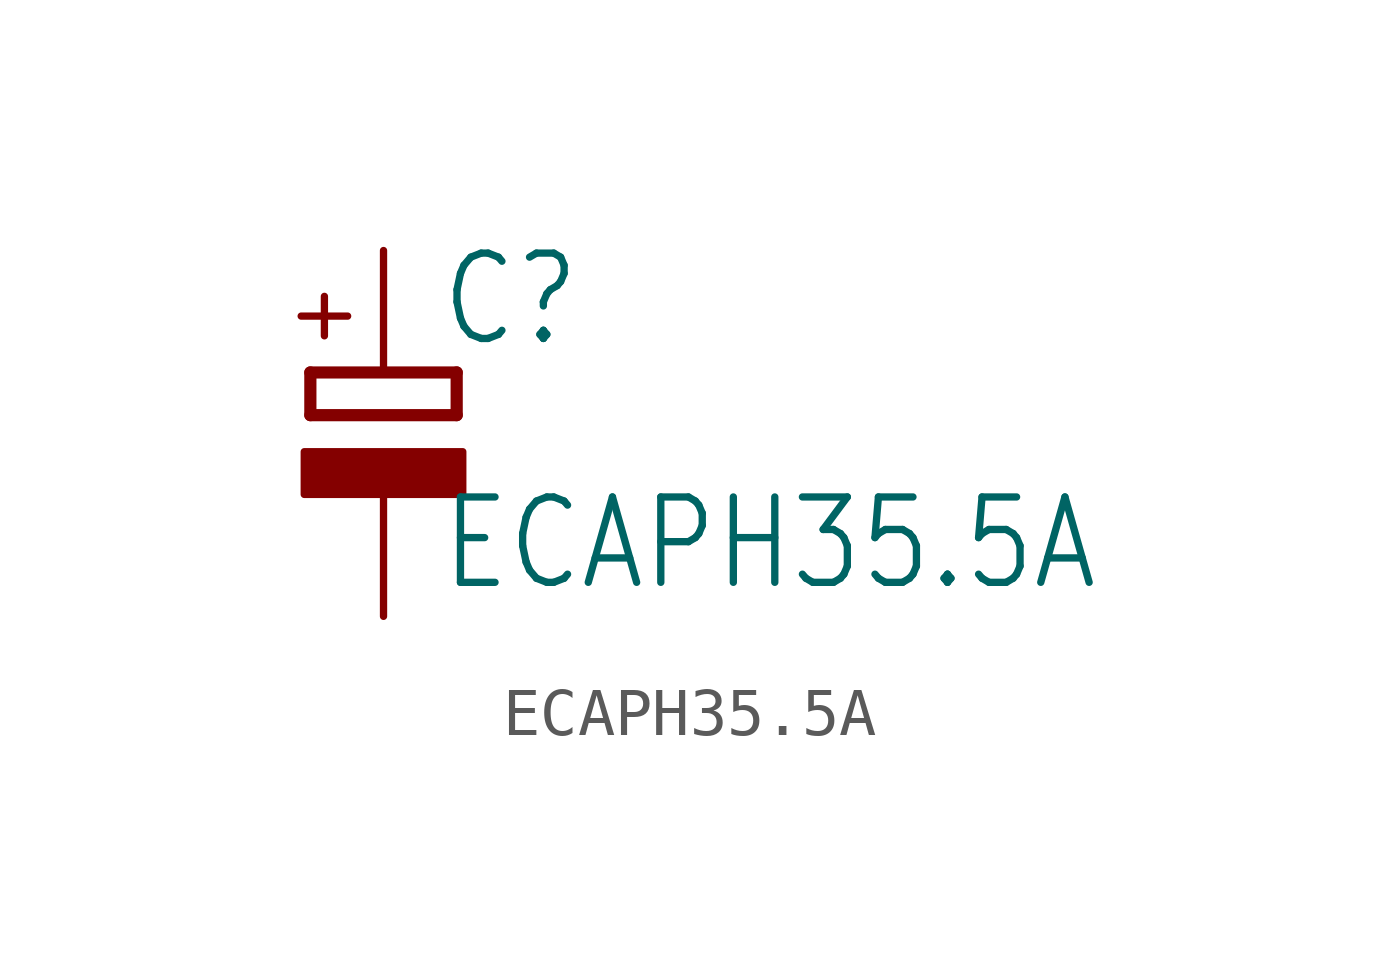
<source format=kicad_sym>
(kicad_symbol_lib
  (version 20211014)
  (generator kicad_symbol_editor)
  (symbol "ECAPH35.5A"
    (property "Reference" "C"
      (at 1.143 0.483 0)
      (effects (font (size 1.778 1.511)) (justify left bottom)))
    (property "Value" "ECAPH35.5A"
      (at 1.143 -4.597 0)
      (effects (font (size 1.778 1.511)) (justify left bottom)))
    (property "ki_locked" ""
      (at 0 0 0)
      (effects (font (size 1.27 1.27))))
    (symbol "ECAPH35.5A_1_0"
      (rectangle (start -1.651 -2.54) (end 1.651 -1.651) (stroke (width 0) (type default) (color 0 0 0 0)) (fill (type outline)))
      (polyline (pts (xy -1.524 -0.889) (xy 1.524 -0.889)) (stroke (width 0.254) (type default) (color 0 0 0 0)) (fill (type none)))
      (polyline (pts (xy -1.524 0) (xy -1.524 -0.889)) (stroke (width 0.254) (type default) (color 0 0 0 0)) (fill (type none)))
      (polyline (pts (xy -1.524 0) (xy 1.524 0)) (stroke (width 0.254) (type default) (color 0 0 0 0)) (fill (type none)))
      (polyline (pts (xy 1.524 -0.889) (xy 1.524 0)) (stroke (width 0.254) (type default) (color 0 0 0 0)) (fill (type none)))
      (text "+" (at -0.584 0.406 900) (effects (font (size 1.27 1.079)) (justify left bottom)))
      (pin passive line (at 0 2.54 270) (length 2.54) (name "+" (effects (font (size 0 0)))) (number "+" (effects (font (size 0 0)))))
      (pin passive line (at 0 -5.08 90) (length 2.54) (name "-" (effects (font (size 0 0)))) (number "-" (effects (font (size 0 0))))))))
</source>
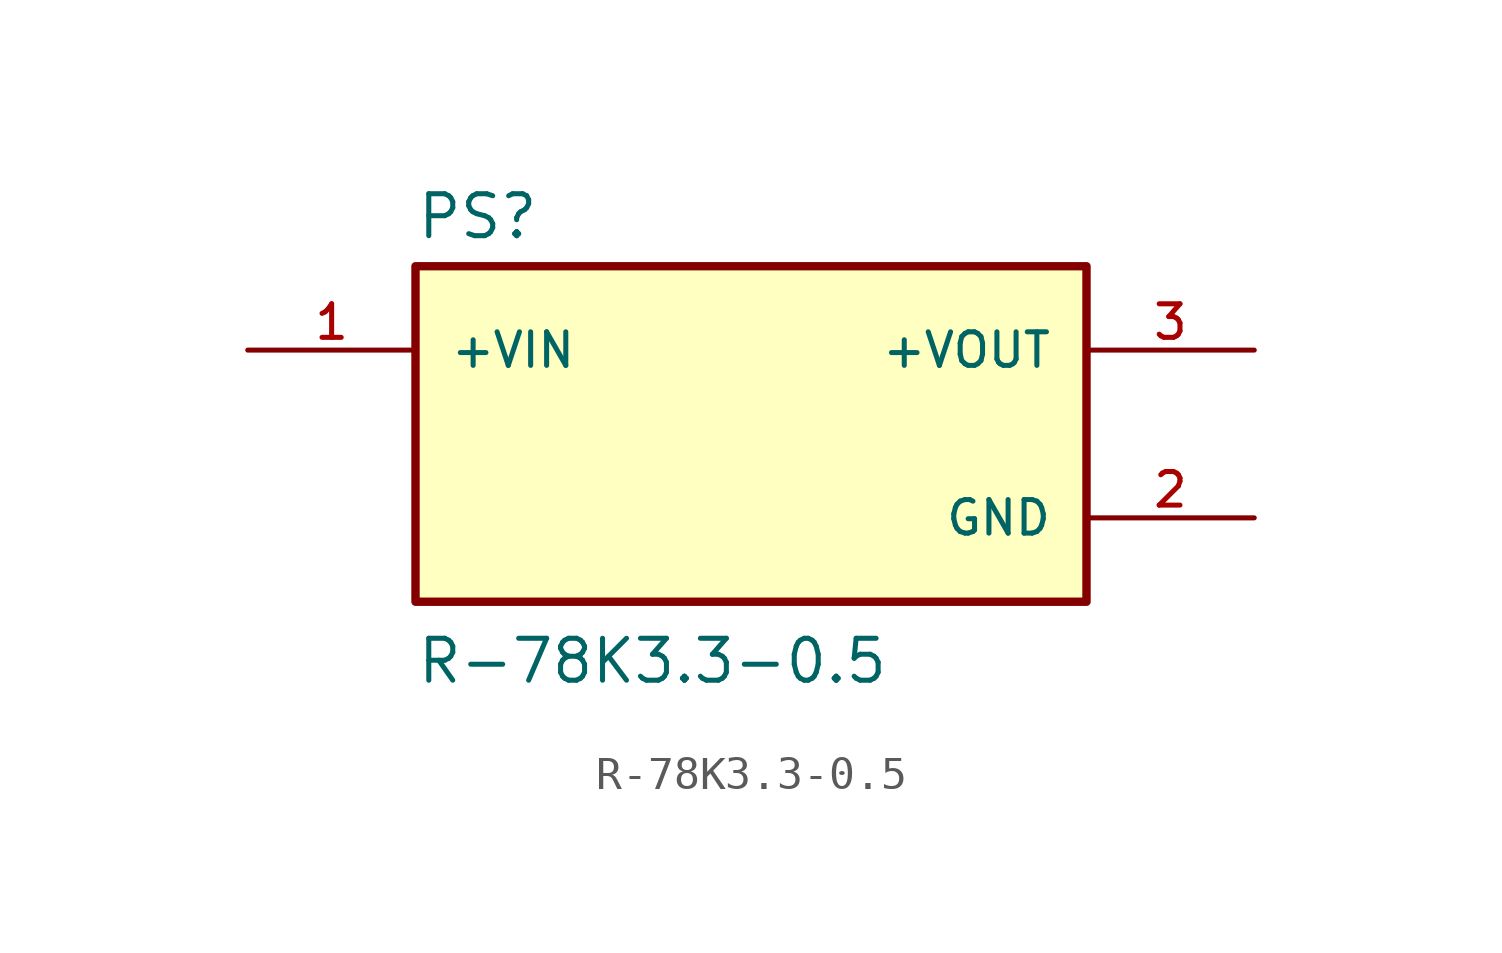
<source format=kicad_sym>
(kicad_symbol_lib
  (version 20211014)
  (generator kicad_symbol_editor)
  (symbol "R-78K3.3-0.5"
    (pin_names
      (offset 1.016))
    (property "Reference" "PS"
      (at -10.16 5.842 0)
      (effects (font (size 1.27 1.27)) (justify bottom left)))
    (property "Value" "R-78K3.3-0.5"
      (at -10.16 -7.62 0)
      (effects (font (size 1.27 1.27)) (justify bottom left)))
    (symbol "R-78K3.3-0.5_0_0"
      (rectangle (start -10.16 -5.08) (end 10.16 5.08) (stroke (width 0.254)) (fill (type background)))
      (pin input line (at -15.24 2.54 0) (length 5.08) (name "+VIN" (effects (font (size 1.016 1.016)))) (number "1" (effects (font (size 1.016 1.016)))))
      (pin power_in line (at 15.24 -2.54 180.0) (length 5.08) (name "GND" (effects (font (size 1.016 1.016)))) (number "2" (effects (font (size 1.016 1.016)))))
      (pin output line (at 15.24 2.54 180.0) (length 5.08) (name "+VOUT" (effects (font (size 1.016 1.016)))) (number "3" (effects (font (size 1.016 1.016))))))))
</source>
....................
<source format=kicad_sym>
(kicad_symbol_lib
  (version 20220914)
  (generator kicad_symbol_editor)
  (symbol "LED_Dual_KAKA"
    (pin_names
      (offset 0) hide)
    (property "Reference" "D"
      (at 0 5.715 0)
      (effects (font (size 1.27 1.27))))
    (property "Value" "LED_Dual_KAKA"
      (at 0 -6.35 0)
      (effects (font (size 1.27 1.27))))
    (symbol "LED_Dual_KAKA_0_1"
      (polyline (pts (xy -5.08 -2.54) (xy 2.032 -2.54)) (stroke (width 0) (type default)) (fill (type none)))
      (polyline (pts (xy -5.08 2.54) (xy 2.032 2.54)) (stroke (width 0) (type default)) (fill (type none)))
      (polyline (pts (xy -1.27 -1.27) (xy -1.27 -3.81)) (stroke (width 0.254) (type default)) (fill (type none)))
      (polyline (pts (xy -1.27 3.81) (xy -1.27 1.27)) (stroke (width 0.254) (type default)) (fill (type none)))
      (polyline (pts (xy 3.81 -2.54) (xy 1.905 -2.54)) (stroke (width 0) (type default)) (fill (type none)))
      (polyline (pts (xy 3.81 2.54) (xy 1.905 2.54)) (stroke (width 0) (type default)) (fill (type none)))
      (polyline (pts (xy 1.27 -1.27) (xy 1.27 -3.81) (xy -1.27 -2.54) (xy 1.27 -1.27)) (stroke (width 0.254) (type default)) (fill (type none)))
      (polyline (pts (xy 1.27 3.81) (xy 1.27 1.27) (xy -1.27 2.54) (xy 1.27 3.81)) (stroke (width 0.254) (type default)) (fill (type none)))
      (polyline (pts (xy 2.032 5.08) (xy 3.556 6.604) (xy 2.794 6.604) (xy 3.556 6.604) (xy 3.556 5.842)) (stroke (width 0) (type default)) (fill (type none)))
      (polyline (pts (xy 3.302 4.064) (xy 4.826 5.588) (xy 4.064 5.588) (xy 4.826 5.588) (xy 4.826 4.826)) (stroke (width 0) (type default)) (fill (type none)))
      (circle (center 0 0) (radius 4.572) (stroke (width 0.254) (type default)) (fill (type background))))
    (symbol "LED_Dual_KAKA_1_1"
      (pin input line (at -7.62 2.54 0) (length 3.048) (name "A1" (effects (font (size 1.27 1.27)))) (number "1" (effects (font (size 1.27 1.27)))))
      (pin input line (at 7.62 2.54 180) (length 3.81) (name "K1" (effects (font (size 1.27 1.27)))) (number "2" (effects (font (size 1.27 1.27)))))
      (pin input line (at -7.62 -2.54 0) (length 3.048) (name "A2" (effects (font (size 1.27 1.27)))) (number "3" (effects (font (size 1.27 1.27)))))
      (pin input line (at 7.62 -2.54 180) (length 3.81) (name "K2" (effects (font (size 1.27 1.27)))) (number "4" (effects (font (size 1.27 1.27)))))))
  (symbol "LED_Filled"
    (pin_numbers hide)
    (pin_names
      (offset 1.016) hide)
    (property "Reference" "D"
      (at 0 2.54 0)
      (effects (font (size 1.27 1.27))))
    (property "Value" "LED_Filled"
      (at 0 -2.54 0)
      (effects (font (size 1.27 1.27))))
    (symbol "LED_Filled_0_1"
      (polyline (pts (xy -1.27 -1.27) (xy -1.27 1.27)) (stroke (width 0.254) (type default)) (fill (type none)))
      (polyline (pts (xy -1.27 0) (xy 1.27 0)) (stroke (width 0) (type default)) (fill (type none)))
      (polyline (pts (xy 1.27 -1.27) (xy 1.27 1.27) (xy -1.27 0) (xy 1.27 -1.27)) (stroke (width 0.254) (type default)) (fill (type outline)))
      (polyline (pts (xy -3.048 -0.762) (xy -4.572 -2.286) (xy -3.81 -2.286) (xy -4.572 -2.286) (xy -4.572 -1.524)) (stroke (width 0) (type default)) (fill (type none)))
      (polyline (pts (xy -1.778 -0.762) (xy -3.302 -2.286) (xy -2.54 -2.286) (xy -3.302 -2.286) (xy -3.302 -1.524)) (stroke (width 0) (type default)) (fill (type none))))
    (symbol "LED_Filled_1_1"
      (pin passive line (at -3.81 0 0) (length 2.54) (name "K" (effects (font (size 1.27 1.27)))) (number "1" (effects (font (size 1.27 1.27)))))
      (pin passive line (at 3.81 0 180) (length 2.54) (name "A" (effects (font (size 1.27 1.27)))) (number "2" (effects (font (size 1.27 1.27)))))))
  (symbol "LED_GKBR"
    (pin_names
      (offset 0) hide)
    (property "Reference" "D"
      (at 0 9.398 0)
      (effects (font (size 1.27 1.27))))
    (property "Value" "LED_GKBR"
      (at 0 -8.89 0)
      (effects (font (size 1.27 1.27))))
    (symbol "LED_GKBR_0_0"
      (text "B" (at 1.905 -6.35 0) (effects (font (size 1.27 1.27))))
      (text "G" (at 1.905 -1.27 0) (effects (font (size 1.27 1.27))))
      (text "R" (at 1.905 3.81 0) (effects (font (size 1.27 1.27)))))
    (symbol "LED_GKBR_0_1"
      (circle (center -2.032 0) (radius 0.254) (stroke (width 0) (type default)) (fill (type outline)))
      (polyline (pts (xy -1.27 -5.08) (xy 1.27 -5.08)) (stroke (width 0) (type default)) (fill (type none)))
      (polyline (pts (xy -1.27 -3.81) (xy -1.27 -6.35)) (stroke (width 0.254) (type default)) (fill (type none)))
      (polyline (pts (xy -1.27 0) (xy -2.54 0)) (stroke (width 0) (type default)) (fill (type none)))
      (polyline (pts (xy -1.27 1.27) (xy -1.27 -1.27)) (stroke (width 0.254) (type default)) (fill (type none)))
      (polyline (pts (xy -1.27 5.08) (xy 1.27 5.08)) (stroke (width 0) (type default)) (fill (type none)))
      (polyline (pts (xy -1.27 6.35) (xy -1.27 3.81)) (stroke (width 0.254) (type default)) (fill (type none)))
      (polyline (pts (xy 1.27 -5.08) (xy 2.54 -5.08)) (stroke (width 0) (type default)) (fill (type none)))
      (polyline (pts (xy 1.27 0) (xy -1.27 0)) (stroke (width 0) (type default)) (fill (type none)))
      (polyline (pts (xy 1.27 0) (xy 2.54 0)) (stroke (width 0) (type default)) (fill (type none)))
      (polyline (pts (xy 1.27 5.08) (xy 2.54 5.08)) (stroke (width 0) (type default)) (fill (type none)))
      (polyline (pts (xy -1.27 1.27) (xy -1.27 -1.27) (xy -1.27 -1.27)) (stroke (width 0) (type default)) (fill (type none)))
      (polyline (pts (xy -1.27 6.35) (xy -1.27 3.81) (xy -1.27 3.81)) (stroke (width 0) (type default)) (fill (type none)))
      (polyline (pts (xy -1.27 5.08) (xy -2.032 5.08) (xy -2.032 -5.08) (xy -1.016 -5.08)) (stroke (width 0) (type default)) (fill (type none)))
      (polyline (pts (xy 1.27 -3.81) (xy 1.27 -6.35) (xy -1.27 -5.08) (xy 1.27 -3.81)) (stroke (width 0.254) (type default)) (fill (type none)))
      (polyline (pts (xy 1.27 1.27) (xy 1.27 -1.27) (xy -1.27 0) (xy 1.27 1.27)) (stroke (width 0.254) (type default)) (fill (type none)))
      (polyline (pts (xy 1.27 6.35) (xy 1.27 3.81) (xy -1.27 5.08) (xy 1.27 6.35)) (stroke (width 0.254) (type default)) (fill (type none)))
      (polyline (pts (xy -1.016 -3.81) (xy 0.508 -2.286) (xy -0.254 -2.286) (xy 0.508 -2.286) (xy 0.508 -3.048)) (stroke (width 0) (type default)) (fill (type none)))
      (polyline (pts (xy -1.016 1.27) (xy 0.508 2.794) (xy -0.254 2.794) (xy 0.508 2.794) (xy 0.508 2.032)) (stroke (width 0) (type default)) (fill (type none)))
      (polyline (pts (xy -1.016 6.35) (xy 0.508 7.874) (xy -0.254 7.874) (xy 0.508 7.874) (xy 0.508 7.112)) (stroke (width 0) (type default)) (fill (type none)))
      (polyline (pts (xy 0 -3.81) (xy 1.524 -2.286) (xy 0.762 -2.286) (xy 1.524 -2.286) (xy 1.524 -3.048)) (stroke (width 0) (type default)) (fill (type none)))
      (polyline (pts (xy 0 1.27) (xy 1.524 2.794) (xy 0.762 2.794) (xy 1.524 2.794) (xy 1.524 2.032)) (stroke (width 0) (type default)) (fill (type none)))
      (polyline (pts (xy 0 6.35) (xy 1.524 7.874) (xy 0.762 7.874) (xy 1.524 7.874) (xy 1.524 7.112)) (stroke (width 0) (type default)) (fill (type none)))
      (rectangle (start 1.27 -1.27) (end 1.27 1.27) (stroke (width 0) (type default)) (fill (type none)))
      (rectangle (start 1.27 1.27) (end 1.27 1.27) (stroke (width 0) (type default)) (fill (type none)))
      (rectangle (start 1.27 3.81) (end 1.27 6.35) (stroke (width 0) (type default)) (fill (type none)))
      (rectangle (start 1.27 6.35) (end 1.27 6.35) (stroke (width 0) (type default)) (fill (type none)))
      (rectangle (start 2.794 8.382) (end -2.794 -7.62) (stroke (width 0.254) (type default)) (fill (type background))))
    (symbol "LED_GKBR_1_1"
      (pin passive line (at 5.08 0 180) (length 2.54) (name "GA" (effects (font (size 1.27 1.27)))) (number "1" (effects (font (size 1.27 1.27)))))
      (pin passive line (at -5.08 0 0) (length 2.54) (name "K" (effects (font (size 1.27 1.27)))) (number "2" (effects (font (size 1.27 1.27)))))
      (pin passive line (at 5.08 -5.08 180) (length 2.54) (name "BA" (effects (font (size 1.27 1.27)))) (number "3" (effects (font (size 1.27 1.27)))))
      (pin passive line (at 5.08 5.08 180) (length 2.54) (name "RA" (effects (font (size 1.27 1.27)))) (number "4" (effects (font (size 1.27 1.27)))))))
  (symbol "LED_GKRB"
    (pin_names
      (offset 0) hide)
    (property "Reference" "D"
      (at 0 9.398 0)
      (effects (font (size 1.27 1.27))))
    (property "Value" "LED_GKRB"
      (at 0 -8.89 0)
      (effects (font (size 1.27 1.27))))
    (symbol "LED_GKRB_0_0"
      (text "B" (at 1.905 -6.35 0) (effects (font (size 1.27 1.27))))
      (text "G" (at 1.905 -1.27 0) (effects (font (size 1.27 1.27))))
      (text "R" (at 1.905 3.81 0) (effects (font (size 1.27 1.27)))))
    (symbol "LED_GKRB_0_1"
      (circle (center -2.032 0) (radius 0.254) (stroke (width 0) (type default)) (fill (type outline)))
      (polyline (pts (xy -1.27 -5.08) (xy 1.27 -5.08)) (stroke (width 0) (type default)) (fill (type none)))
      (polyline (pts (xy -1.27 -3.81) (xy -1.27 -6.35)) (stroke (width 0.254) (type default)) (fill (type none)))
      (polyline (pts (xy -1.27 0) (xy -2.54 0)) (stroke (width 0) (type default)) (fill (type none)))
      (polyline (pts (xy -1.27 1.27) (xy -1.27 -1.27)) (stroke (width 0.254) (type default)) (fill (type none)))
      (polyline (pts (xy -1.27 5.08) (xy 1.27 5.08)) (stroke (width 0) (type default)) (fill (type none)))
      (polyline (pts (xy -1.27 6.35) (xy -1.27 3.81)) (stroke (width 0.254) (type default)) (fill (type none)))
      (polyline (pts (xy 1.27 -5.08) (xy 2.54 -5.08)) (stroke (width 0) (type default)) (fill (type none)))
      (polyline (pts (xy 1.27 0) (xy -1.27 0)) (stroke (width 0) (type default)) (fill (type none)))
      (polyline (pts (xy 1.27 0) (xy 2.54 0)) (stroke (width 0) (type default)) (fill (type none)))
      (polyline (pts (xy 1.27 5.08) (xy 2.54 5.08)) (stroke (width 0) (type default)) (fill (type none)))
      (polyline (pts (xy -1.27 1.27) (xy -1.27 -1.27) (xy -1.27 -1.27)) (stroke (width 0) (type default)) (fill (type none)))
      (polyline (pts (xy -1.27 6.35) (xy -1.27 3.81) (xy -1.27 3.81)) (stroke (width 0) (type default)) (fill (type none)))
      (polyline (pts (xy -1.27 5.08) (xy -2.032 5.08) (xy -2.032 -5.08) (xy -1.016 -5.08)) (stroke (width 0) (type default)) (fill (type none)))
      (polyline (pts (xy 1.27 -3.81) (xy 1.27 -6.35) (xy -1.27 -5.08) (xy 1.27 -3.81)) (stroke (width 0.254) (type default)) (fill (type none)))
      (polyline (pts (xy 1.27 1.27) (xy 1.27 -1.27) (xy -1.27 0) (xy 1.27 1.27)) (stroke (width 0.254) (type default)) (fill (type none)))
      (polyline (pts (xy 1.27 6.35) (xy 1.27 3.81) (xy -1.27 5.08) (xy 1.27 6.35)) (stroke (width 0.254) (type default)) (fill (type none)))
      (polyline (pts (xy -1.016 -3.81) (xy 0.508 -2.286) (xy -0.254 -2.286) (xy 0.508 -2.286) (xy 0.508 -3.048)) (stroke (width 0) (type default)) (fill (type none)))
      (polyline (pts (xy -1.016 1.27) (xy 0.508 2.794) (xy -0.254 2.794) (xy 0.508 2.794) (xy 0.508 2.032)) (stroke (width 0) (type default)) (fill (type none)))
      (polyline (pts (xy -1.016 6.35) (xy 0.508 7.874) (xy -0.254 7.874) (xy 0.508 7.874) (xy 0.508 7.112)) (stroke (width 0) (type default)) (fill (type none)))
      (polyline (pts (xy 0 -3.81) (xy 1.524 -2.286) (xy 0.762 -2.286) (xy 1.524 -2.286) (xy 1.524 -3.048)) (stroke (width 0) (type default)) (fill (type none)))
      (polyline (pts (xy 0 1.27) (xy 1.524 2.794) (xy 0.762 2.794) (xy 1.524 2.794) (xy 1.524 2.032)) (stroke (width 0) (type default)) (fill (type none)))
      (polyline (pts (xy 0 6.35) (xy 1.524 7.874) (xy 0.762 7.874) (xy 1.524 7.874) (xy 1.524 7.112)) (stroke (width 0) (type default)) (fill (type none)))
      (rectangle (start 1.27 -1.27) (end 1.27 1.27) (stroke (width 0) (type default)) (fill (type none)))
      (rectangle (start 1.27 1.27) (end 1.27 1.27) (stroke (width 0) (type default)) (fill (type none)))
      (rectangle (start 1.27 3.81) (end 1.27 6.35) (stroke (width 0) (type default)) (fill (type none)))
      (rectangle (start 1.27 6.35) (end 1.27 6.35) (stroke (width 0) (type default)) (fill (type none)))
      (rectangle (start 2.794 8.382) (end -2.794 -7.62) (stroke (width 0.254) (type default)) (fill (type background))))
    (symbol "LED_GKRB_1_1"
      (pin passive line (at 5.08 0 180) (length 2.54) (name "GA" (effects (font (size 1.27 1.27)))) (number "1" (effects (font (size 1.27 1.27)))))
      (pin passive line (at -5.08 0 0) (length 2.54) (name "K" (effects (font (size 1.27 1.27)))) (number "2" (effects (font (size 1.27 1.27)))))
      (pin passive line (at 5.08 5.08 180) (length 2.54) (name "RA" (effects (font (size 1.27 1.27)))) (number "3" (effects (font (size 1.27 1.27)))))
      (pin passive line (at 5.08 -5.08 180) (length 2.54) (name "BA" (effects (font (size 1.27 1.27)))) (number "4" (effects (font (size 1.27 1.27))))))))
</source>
....................
**Exercise instructions**
Scan the records for the string "outline" and report each line where it occurs.

**Response below**
      (rectangle (start -1.651 -2.54) (end 1.651 -1.651) (stroke (width 0) (type default) (color 0 0 0 0)) (fill (type outline)))
      (polyline (pts (xy 1.27 -1.27) (xy 1.27 1.27) (xy -1.27 0) (xy 1.27 -1.27)) (stroke (width 0.254) (type default)) (fill (type outline)))
      (circle (center -2.032 0) (radius 0.254) (stroke (width 0) (type default)) (fill (type outline)))
      (circle (center -2.032 0) (radius 0.254) (stroke (width 0) (type default)) (fill (type outline)))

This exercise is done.